Anthologies about a single subject can be repetitive, but “Did It Happen Here?” never bores because its contributors offer different ways of thinking about (alleged) fascism temporally and within different political contexts today, such as in Vladimir Putin’s Russia or Narendra Modi’s India. The essays arguing that Trump is a fascist often stretch the definition of fascism to the breaking point or fail to offer a cogent definition at all.
In the 1990s the British historian Roger Griffin, whose pen is curiously absent from this volume, posited a seminal theory in his “The Nature of Fascism” recognizing the centrality of national rebirth, or palingenesis, to fascist ideology. Fascists seek a political and social revolution not to return to the days of yore (or a nebulous time when America was great) in an ultraconservative reactionary spirit, but to create a new order led by new men. Interwar Europe’s fascists wished to blaze a third way between socialism and capitalism, transcending the manifest failures of parliamentary democracy in dealing with economic depression and national humiliation. Fascists mobilize, rather than suppress, revolutionary populist impulses in order to create an alternative modernity that is anti-liberal and anti-Marxist. The key word here is revolutionary.

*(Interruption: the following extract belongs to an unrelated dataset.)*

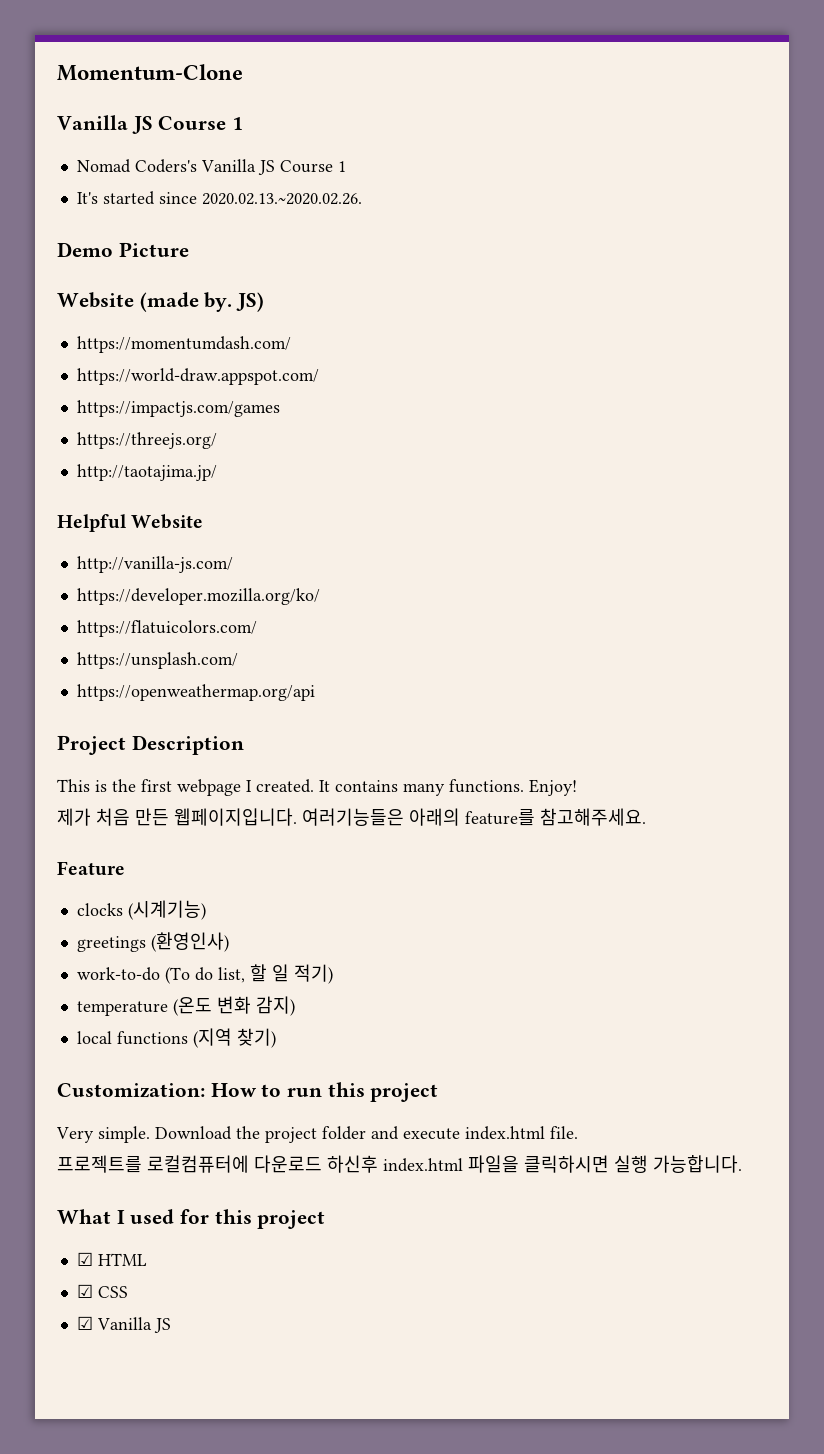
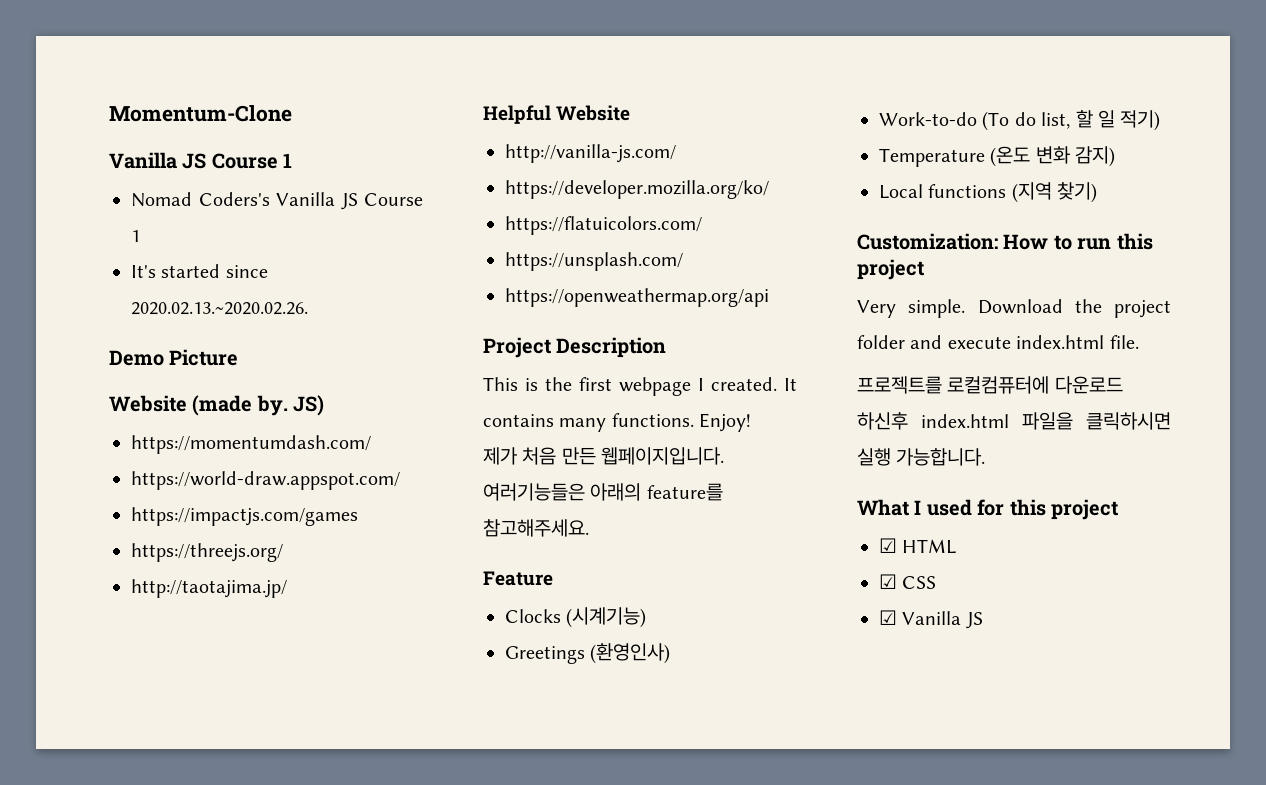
[76,903,123,916] clocks -> [505,609,561,623] Clocks
[76,936,146,952] greetings -> [505,646,585,664] Greetings
[76,967,160,981] work-to-do -> [879,112,977,126] Work-to-do
[76,1001,168,1016] temperature -> [879,148,985,167] Temperature
[76,1031,112,1044] local -> [879,184,923,199] Local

Moreover, in the two countries where fascist movements achieved power, Italy followed by Germany, “preparing for war, arming for war, educating for war, and fighting a war defined fascist theory and praxis,” writes the historian Richard Evans, one of the greatest living authorities on the Third Reich, in his essay “Why Trump Isn’t A Fascist.”
“For all of Trump’s hostility toward countries he perceives as enemies of the United States, notably Iran, there is no indication that he sought a war with any foreign power, still less that he has been consumed by a desire for foreign conquest and the creation of an American empire,” Mr. Evans says.

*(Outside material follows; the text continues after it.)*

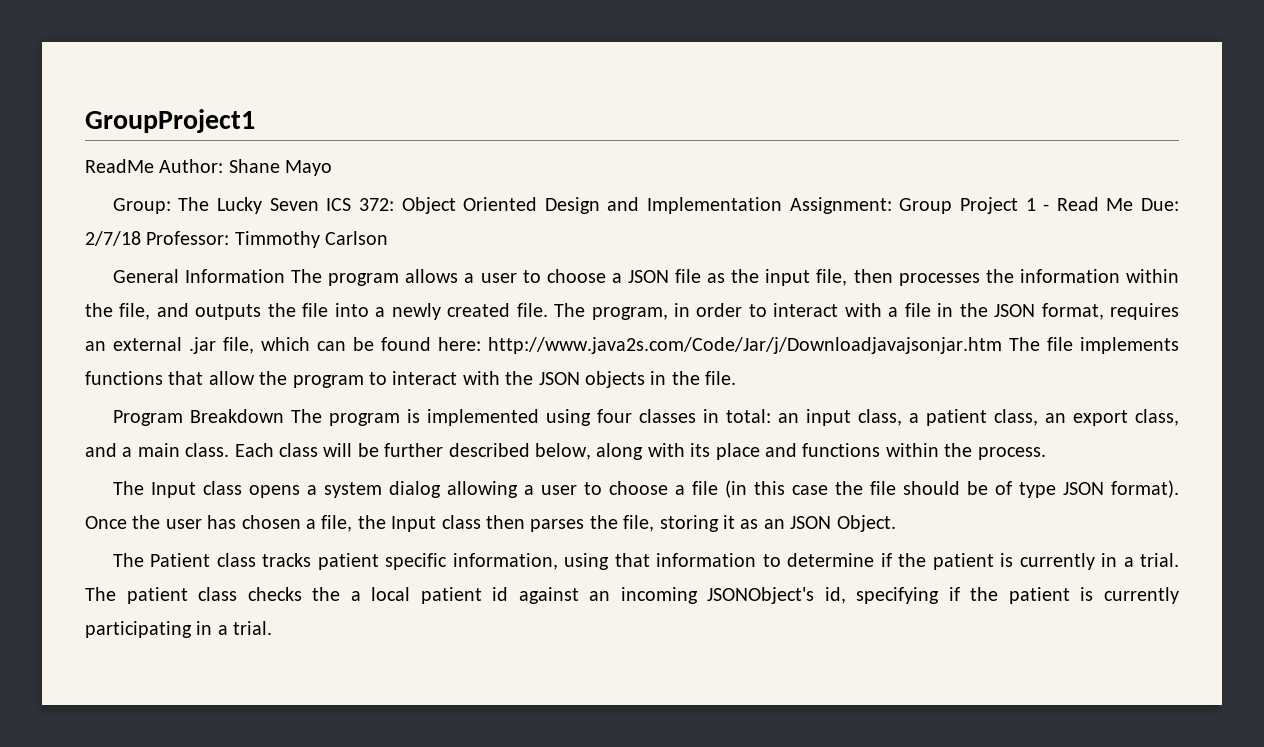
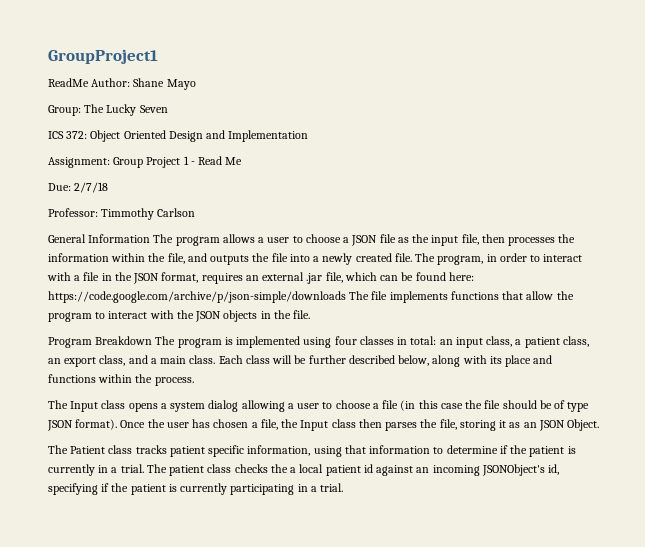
(319, 204) none -> (168, 109) //
(783, 205) none -> (309, 136) //
(1134, 204) none -> (243, 161) //
(141, 238) none -> (109, 187) //
[488,337,1002,354] http://www.java2s.com/Code/Jar/j/Downloadjavajsonjar.htm -> [48,291,346,303] https://code.google.com/archive/p/json-simple/downloads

The essayists who say America has a serious fascism problem today (because, in their view, fascism has always coursed through the veins of the body politic; see: Crow, Jim) are correct to caution that we should avoid being entangled in endless debates about ideology. There were no great fascist thinkers or theorists. Sarah Churchwell, a professor of American literature, cites the eminent historian Robert Paxton that “fascism is as fascism does.”
Thus, when it comes to identifying “American fascism,” we need to look not only at what Mr. Trump accomplished but at what his movement aspires to achieve. Mass deportations, defeating “wokeness,” and overturning elections, as this argument goes, are all fascist-like behaviors. Mr. Paxton, too, contributed an essay in which he drops his objection to labeling Mr. Trump a fascist because of the Jan. 6, 2021 riot attack on the U.S. Capitol.
Whatever the similarities to genuine fascists past and present, Mr. Trump does not embrace a coherent ideology. He lacks revolutionary spirit. The fascist “movement” in the United States is tiny and without power. As the scholars Samuel Moyn, Daniel Bessner, and Ben Burgis argue in essays poking holes in fascism analogies, this tedious debate is an ill-timed distraction. Working-class Americans are grappling with decades of massive institutional failures. It was not fascism but a bipartisan consensus that gifted us “forever wars” in the Middle East and the ruinous deregulation of the financial markets before 2008. Can the opioid epidemic or chaotic response to Covid-19 be blamed on fascism?
If liberal democracy is under assault across the globe, we need accurate evaluations. Pigeonholing an array of complex causes or a diverse roster of world leaders into a single taxonomic term prevents us from accomplishing the urgent task of meeting the challenge to humane civilization, the de-liberalization of liberal societies across the world.